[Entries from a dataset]
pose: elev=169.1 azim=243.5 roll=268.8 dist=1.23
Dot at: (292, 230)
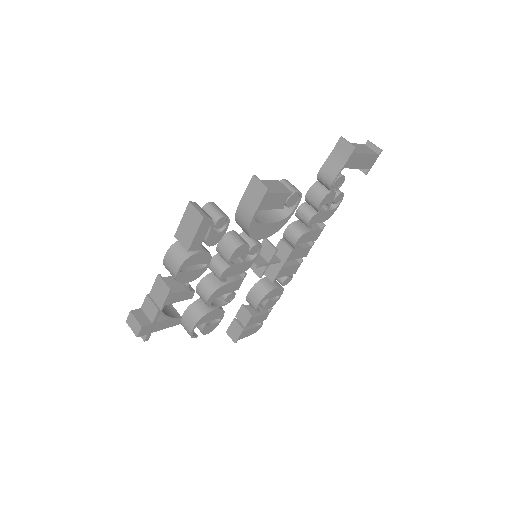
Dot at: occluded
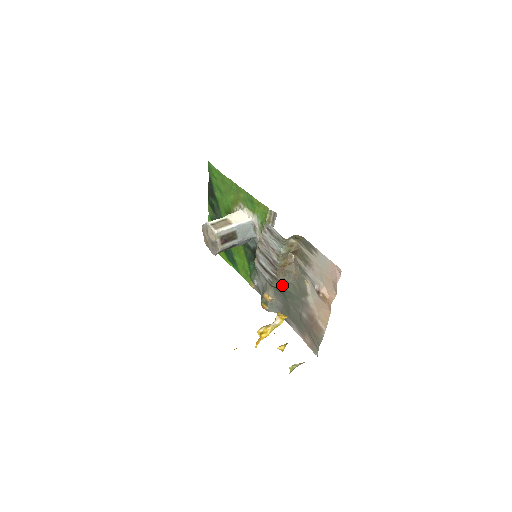
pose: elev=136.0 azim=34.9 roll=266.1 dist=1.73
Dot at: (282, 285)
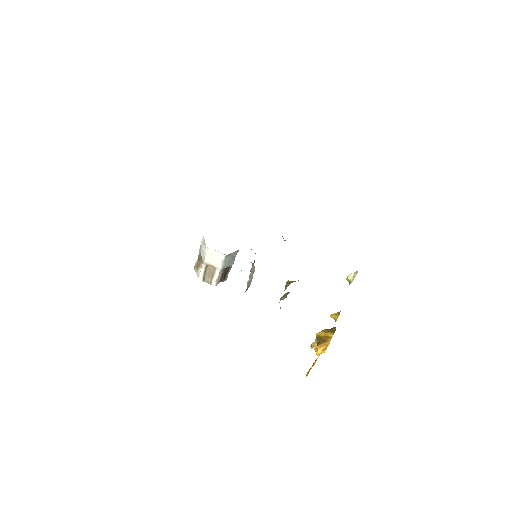
Dot at: occluded
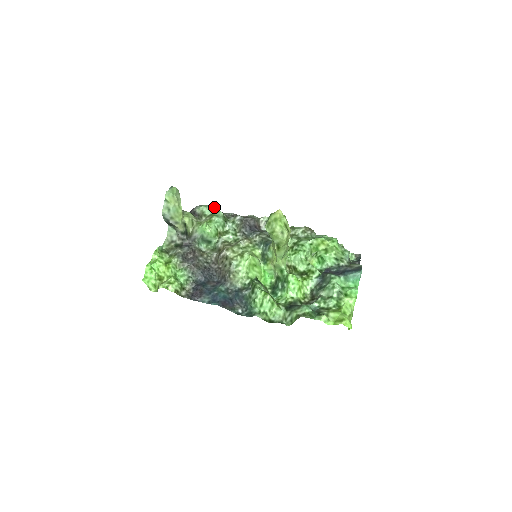
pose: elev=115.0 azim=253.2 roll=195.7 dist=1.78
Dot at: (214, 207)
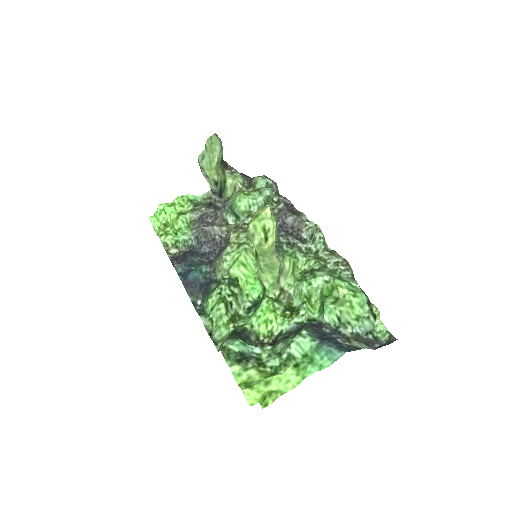
Dot at: (273, 184)
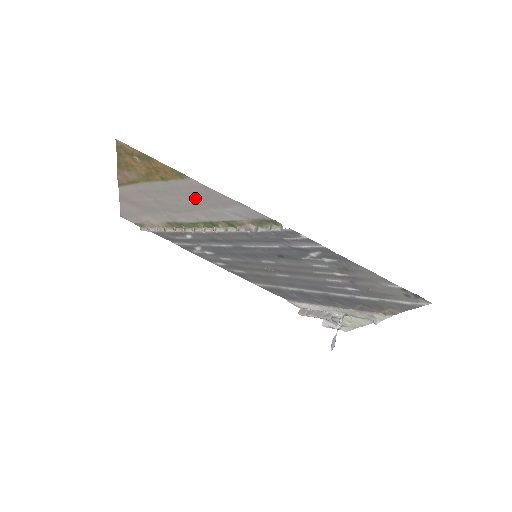
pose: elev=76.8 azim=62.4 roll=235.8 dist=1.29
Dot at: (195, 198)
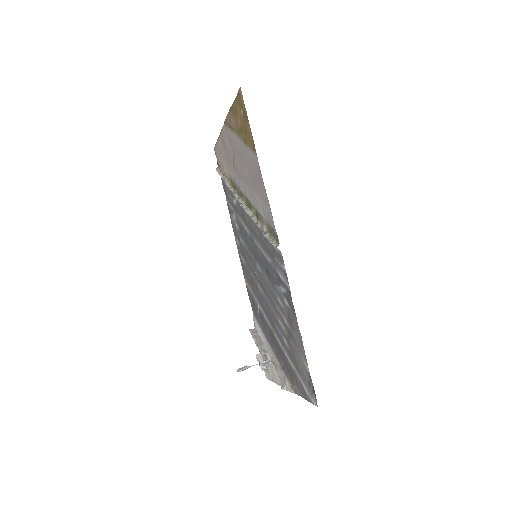
Dot at: (252, 174)
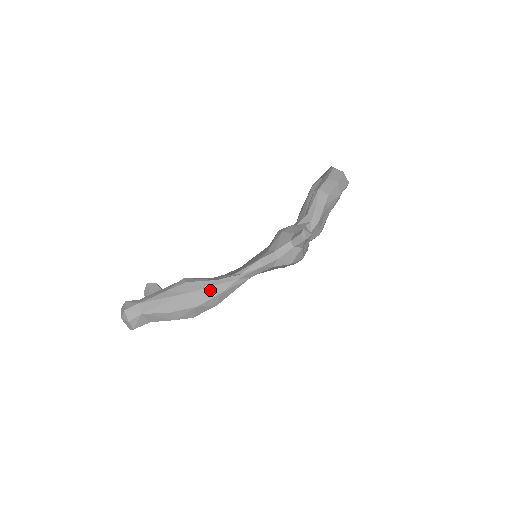
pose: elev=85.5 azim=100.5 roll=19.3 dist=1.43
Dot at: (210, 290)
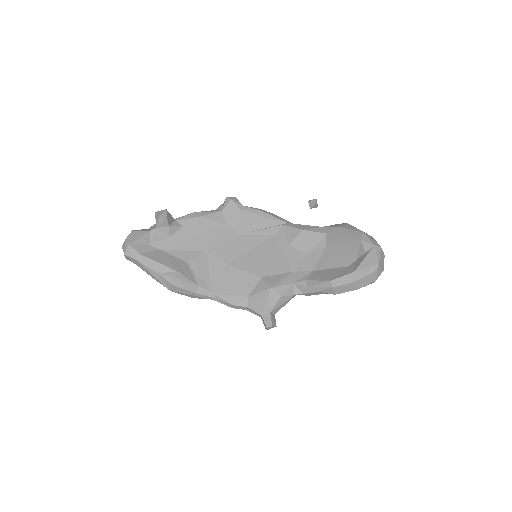
Dot at: (187, 295)
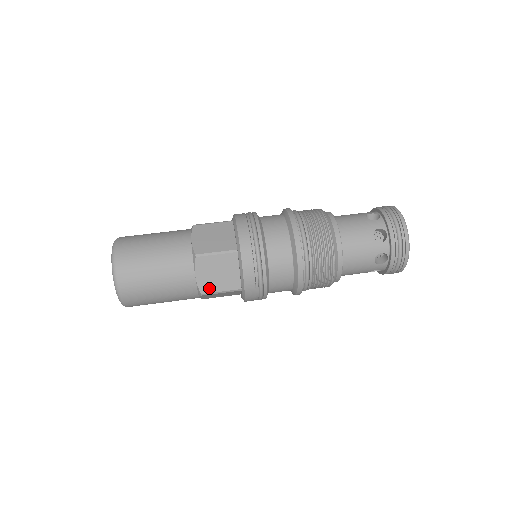
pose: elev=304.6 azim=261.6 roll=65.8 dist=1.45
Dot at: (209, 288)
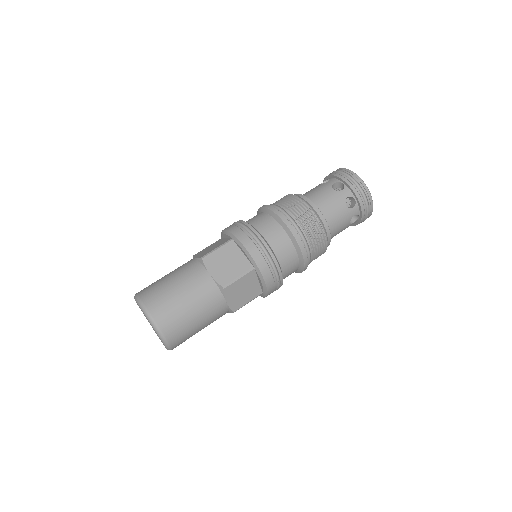
Dot at: (239, 305)
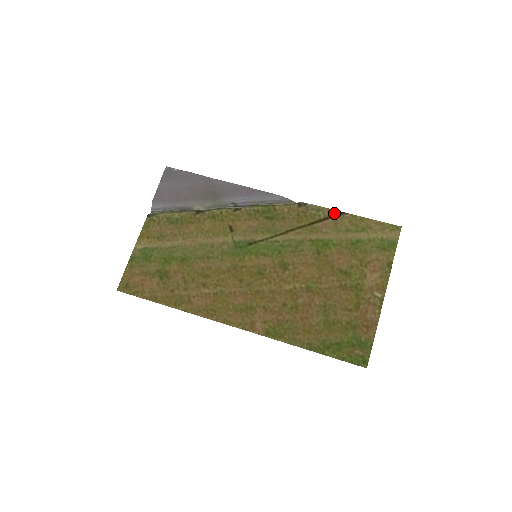
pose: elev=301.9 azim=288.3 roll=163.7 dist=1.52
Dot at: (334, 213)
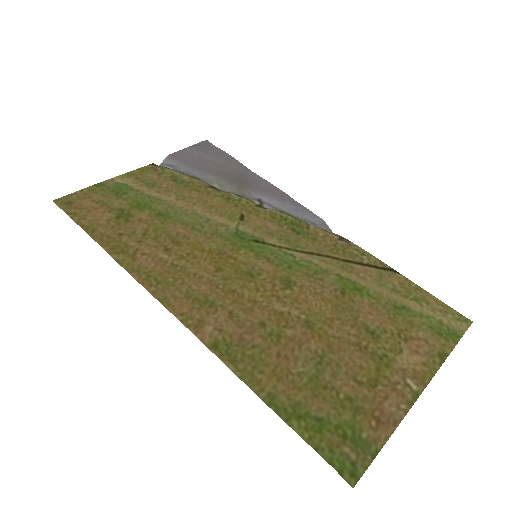
Dot at: (383, 265)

→ **STATED GOAL**:
Rewrite all of the material above with "camera" substituted for each "pose" and everything else kept the same, and leave the pictures out of your answer.

→ **RESULT FOR THIS TASK**:
camera: elev=169.1 azim=243.5 roll=268.8 dist=1.23
Dot at: (292, 230)
Dot at: occluded
camera: elev=136.0 azim=34.9 roll=266.1 dist=1.73
Dot at: (282, 285)
Dot at: occluded
camera: elev=115.0 azim=253.2 roll=195.7 dist=1.78
Dot at: (214, 207)
Dot at: (273, 184)
camera: elev=76.8 azim=62.4 roll=235.8 dist=1.29
Dot at: (195, 198)
Dot at: (252, 174)
camera: elev=85.5 azim=100.5 roll=19.3 dist=1.43
Dot at: (210, 290)
Dot at: (187, 295)
camera: elev=304.6 azim=261.6 roll=65.8 dist=1.45
Dot at: (209, 288)
Dot at: (239, 305)
camera: elev=301.9 azim=288.3 roll=163.7 dist=1.52
Dot at: (334, 213)
Dot at: (383, 265)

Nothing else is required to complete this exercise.